Dès le lendemain, en conférence de presse le ministre de l’Intérieur met en cause une cellule salafiste jihadiste. Le même commando incriminé dans le meurtre de l’opposant Chokri Belaïd en février. Selon les autorités, c’est la même arme qui aurait servi pour tuer ces deux figures de la gauche tunisienne, mais l’annonce ne calme en rien la colère de l’opposition.

Samedi, c’est une marée humaine qui assiste aux obsèques de Mohamed Brahmi. Et après l’enterrement, beaucoup se dirigent vers l’Assemblée nationale pour demander sa dissolution. Parmi eux, certains députés qui annoncent geler immédiatement leurs activités.

« L’Assemblée a perdu sa légitimité dès que la première balle a touché Brahmi ! »

C’est le cas de Mohamed Ali Nasri, député du parti Nidaa Tounes, pour la ville de Gafsa dans le centre. Il témoigne : « Tout le monde a fait le déplacement du cimetière jusqu’ici pour protester pacifiquement et demander la dissolution de l’Assemblée. Elle est finie, elle a perdu sa légitimité le jour où la première balle a touché le corps de Brahmi. L’Assemblée est morte avec lui ».

Très vite les manifestants sont dispersés à coup de gaz lacrymogènes. Mais le mouvement est lancé le soir même après la rupture du jeûne du ramadan. Près de 3 000 personnes demandent la dissolution de l’Assemblée et un gouvernement de Salut national. Une demande désormais reprise par une soixantaine de députés grévistes. Ils sont parvenus à isoler la majorité islamiste. Parmi eux Nadia Chaabane du parti de gauche Massar, entend poursuivre le sit-in devant l’Assemblée jusqu’à ce qu’Ennahda quitte le pouvoir. «Une chose est sûre, estime-t-elle, ce qui a mené à l’assassinat c’est le type de discours populiste et extrêmement violent de certains élus d’Ennahda. »

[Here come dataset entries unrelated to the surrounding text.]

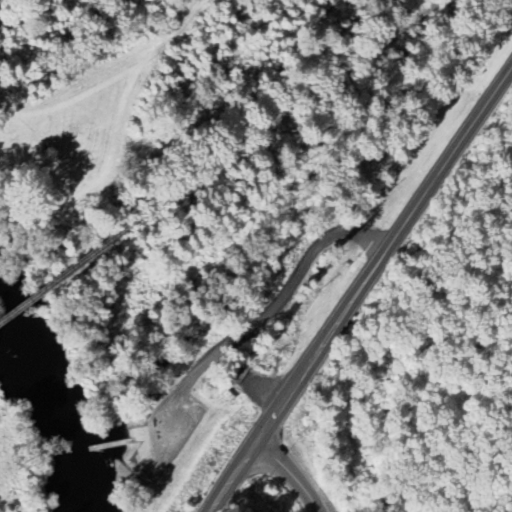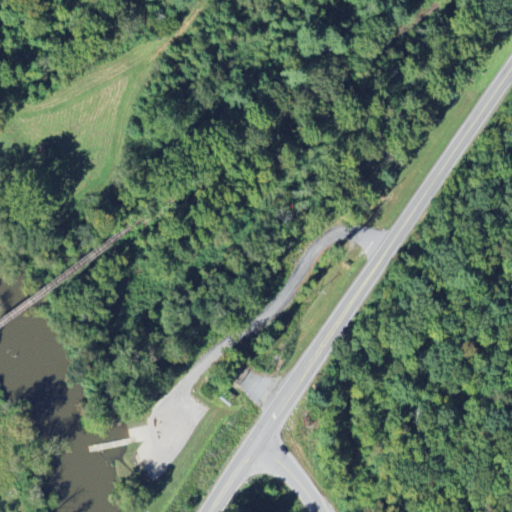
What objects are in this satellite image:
railway: (285, 115)
road: (371, 273)
railway: (64, 274)
road: (266, 314)
river: (23, 340)
river: (54, 420)
parking lot: (167, 431)
road: (134, 433)
road: (136, 439)
road: (107, 444)
pier: (108, 444)
road: (291, 474)
river: (74, 479)
road: (218, 500)
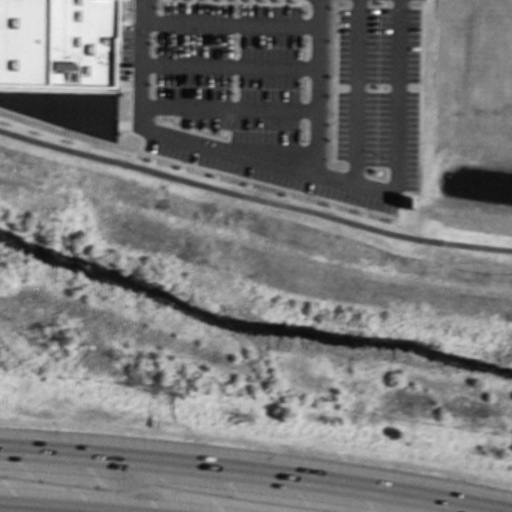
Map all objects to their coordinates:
road: (114, 23)
road: (230, 24)
road: (126, 33)
building: (53, 41)
building: (53, 43)
road: (126, 52)
parking lot: (123, 58)
road: (138, 62)
road: (227, 67)
parking lot: (228, 69)
road: (315, 87)
parking lot: (377, 92)
road: (355, 93)
road: (396, 98)
road: (226, 109)
road: (264, 161)
parking lot: (267, 178)
road: (254, 198)
road: (241, 474)
road: (119, 486)
road: (36, 509)
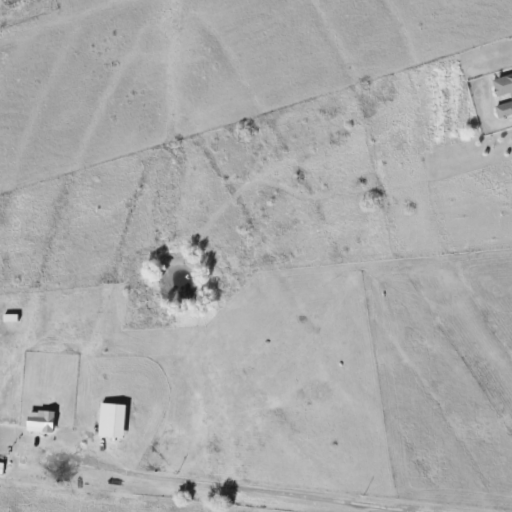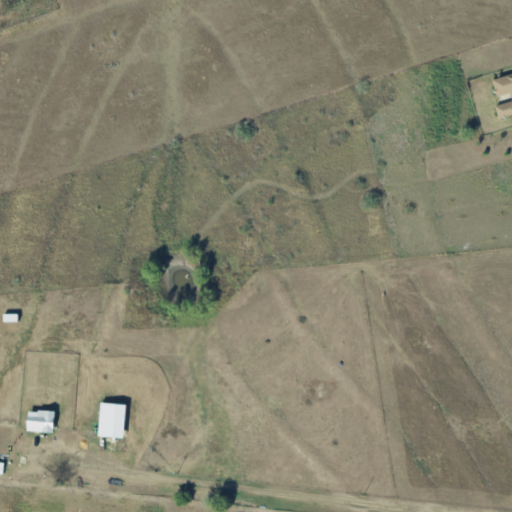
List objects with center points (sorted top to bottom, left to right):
building: (503, 94)
building: (40, 421)
road: (203, 492)
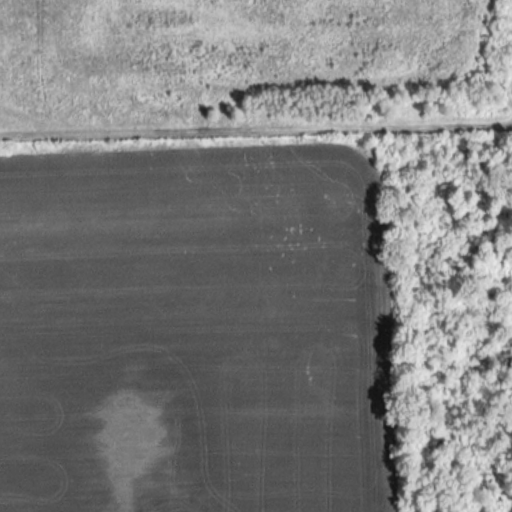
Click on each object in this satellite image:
crop: (176, 45)
crop: (191, 331)
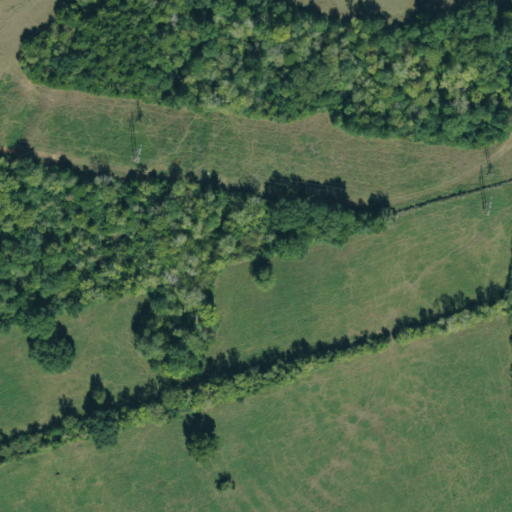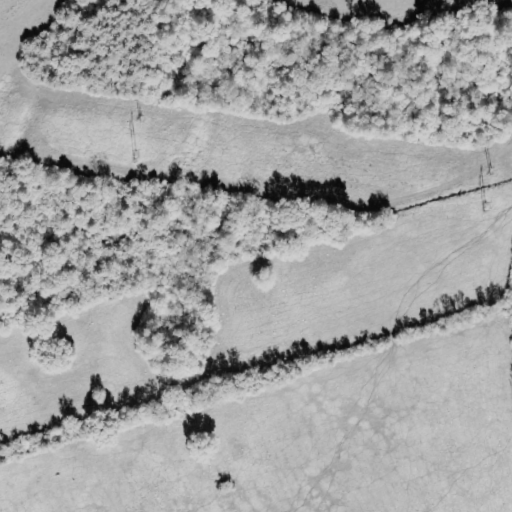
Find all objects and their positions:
power tower: (136, 153)
power tower: (485, 205)
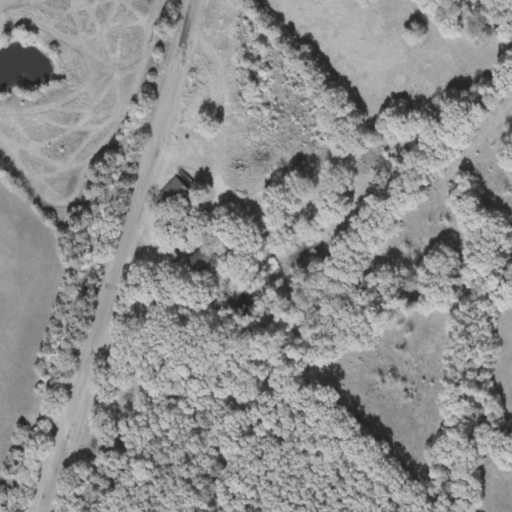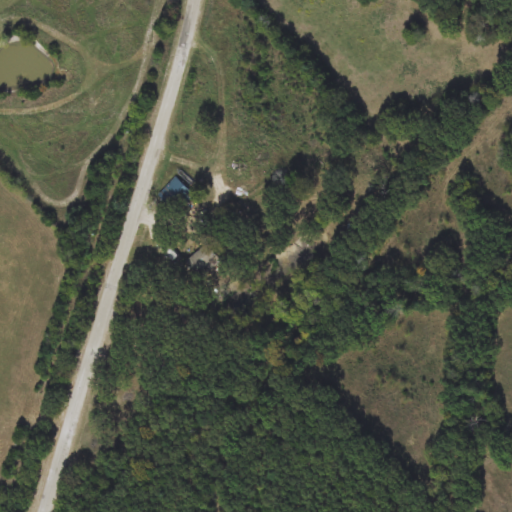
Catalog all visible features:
building: (176, 196)
building: (176, 196)
road: (123, 257)
building: (203, 262)
building: (203, 262)
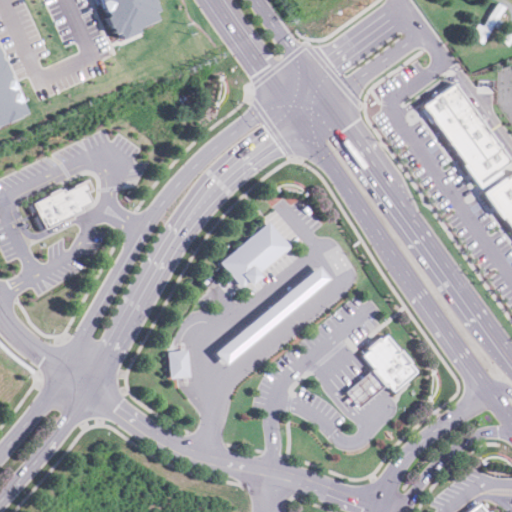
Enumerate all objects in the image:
road: (408, 8)
building: (124, 14)
building: (125, 14)
road: (432, 37)
road: (287, 42)
road: (367, 51)
road: (253, 53)
road: (55, 76)
road: (462, 85)
traffic signals: (319, 87)
building: (7, 97)
road: (305, 97)
building: (7, 98)
road: (480, 103)
traffic signals: (292, 107)
building: (464, 132)
building: (464, 133)
road: (322, 149)
road: (429, 162)
building: (502, 197)
building: (501, 198)
building: (63, 203)
building: (62, 204)
road: (14, 210)
road: (364, 212)
road: (411, 216)
road: (133, 224)
road: (297, 224)
building: (253, 253)
building: (253, 255)
road: (18, 283)
road: (135, 284)
road: (223, 299)
road: (238, 308)
road: (433, 310)
building: (268, 314)
gas station: (267, 315)
building: (267, 315)
road: (267, 338)
road: (433, 346)
road: (38, 348)
road: (508, 350)
building: (177, 363)
building: (178, 363)
road: (333, 366)
building: (377, 370)
building: (376, 371)
road: (288, 375)
road: (501, 388)
road: (356, 391)
road: (329, 394)
road: (499, 405)
road: (370, 417)
road: (318, 421)
road: (419, 440)
road: (441, 455)
road: (229, 458)
road: (474, 489)
road: (266, 491)
road: (481, 495)
building: (472, 508)
building: (473, 508)
road: (269, 510)
road: (388, 511)
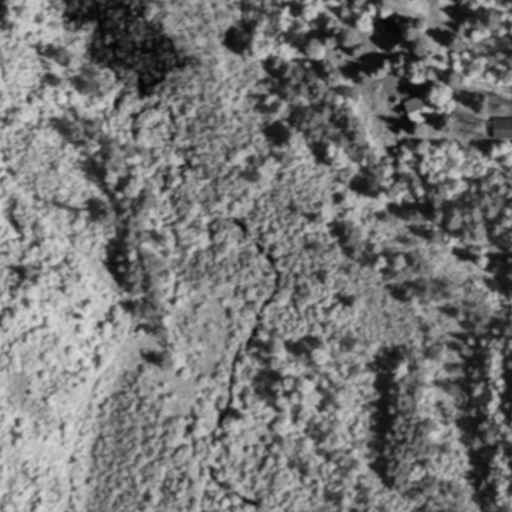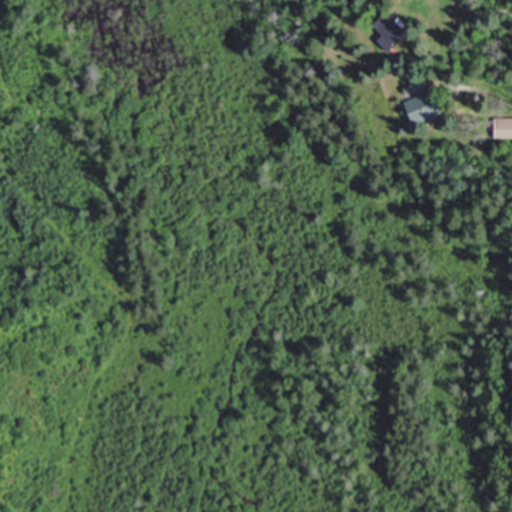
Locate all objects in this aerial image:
building: (393, 31)
building: (427, 106)
building: (506, 126)
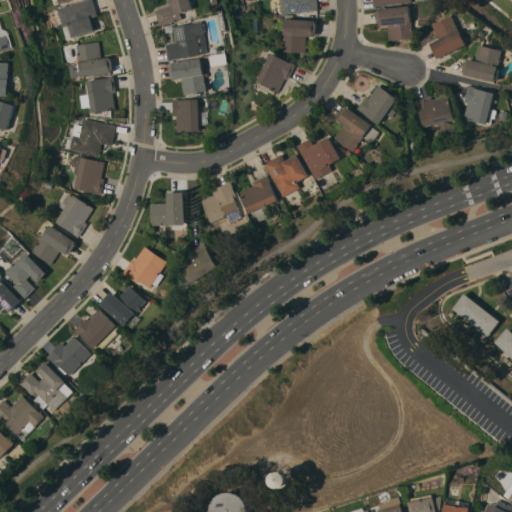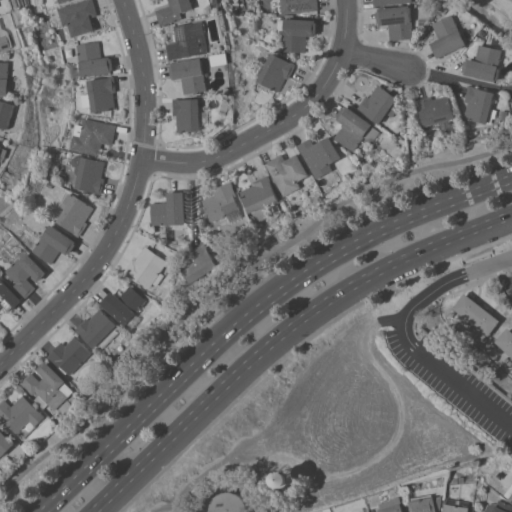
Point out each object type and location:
building: (63, 1)
building: (63, 1)
building: (378, 2)
building: (297, 4)
building: (298, 5)
building: (173, 11)
building: (174, 11)
building: (79, 16)
building: (78, 17)
building: (396, 21)
building: (397, 21)
building: (445, 26)
building: (297, 33)
building: (298, 33)
building: (448, 36)
building: (5, 37)
building: (188, 40)
building: (189, 40)
building: (5, 41)
building: (449, 43)
building: (93, 59)
road: (375, 59)
building: (89, 61)
building: (484, 63)
building: (485, 63)
building: (274, 72)
building: (276, 72)
building: (190, 75)
building: (192, 75)
building: (5, 77)
road: (455, 77)
building: (6, 78)
building: (101, 94)
building: (99, 95)
building: (379, 103)
building: (379, 104)
building: (479, 104)
building: (479, 105)
building: (433, 110)
building: (436, 111)
building: (7, 113)
building: (7, 113)
building: (187, 114)
building: (188, 114)
road: (280, 121)
building: (352, 128)
building: (354, 128)
building: (92, 136)
building: (92, 136)
building: (1, 149)
building: (1, 150)
building: (319, 155)
building: (320, 155)
building: (287, 172)
building: (89, 173)
building: (286, 173)
building: (90, 175)
building: (258, 195)
building: (260, 197)
road: (128, 201)
building: (220, 202)
building: (223, 203)
building: (169, 210)
building: (170, 210)
building: (75, 214)
building: (75, 214)
building: (53, 244)
building: (54, 244)
road: (511, 260)
building: (200, 262)
building: (199, 263)
building: (145, 266)
building: (146, 268)
building: (25, 273)
building: (26, 274)
parking lot: (507, 282)
building: (8, 296)
building: (8, 296)
building: (124, 304)
building: (124, 304)
road: (257, 313)
building: (476, 314)
building: (477, 314)
building: (96, 327)
building: (96, 327)
road: (401, 333)
road: (284, 334)
building: (505, 341)
building: (506, 341)
building: (68, 355)
building: (69, 356)
building: (44, 384)
building: (48, 387)
building: (19, 415)
building: (20, 416)
building: (4, 442)
building: (5, 443)
building: (283, 479)
water tower: (285, 479)
building: (509, 493)
building: (230, 502)
storage tank: (232, 503)
building: (427, 503)
building: (425, 504)
building: (458, 506)
building: (498, 507)
building: (499, 507)
building: (393, 508)
building: (456, 508)
building: (392, 509)
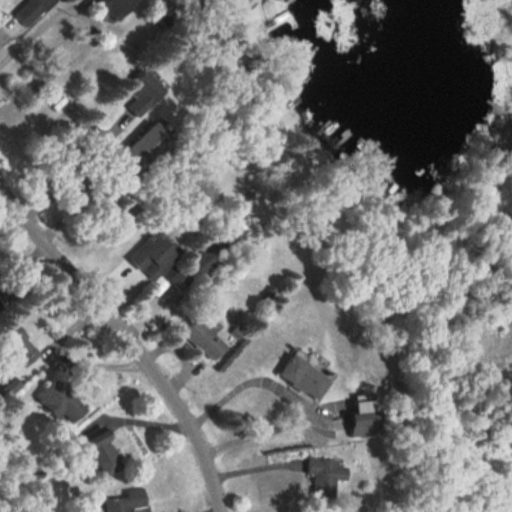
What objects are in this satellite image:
building: (114, 6)
building: (29, 9)
road: (35, 32)
building: (142, 91)
building: (141, 146)
road: (77, 176)
building: (215, 244)
building: (151, 255)
building: (178, 276)
building: (203, 337)
road: (125, 339)
building: (17, 343)
road: (63, 360)
building: (302, 376)
road: (292, 394)
building: (59, 402)
building: (364, 416)
building: (98, 453)
building: (323, 477)
building: (123, 501)
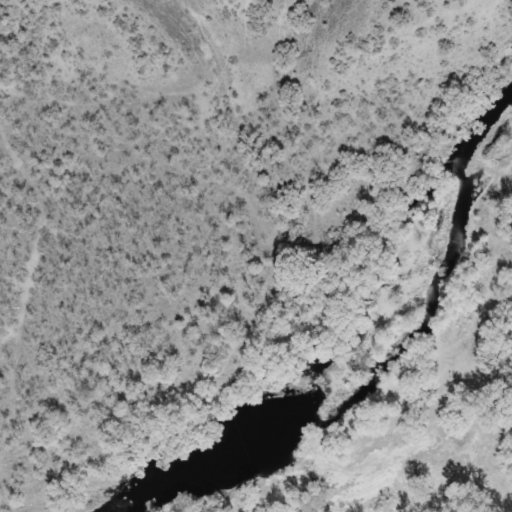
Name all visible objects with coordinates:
river: (349, 338)
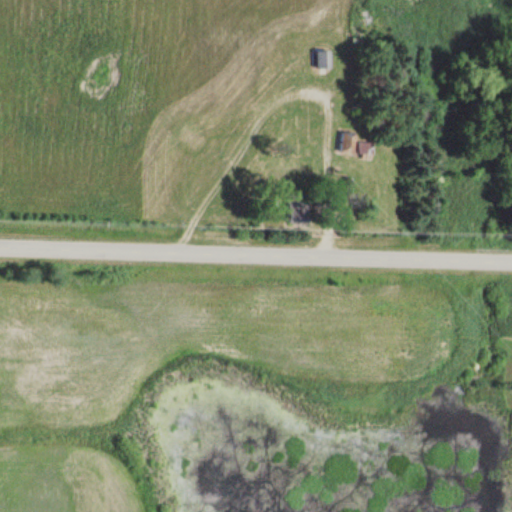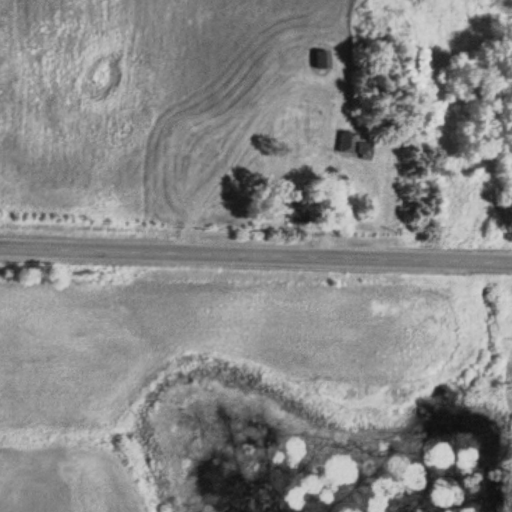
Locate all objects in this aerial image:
building: (314, 58)
building: (337, 141)
building: (359, 148)
road: (256, 251)
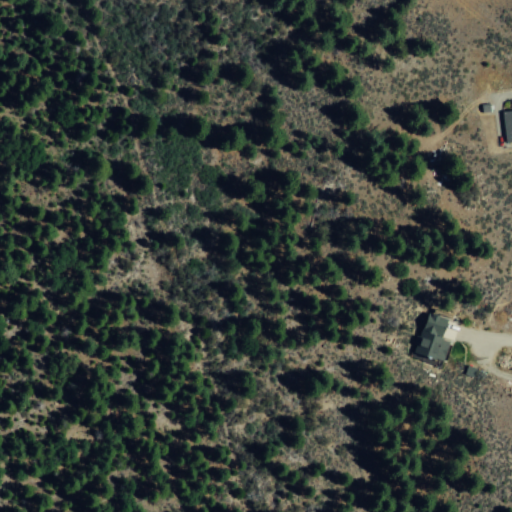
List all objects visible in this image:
building: (506, 123)
building: (430, 336)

Négocier pour sauver le pouvoir d’Ennahda

En face, quelques mètres plus loin derrière les barricades métalliques et un cordon de sécurité et un cortège policier de séparation, se trouvent les manifestants islamistes, beaucoup moins nombreux, venus soutenir la légitimité électorale. L’un de ces manifestants explique : « La démocratie a des principes. Lorsqu’on fait une élection, on doit respecter l’élection, et si on doit punir quelqu’un, on le punit à la prochaine élection. C’est ça la démocratie. On ne peut pas dissoudre l’Assemblée, ça serait le désordre total. Si on a des conflits, on peut trouver des solutions. En attendant notre peuple est uni, on veut rester uni et on le restera inch’allah ! »

Négocier pour sauver son pouvoir, le parti Ennahda l’avait déjà fait après l’assassinat de Chokri Belaïd. En février les islamistes avaient dissout le gouvernement et concédé des ministères régaliens à des personnalités apolitiques. Six mois plus tard, après un deuxième assassinat politique d’autres concessions seront sans doute nécessaires.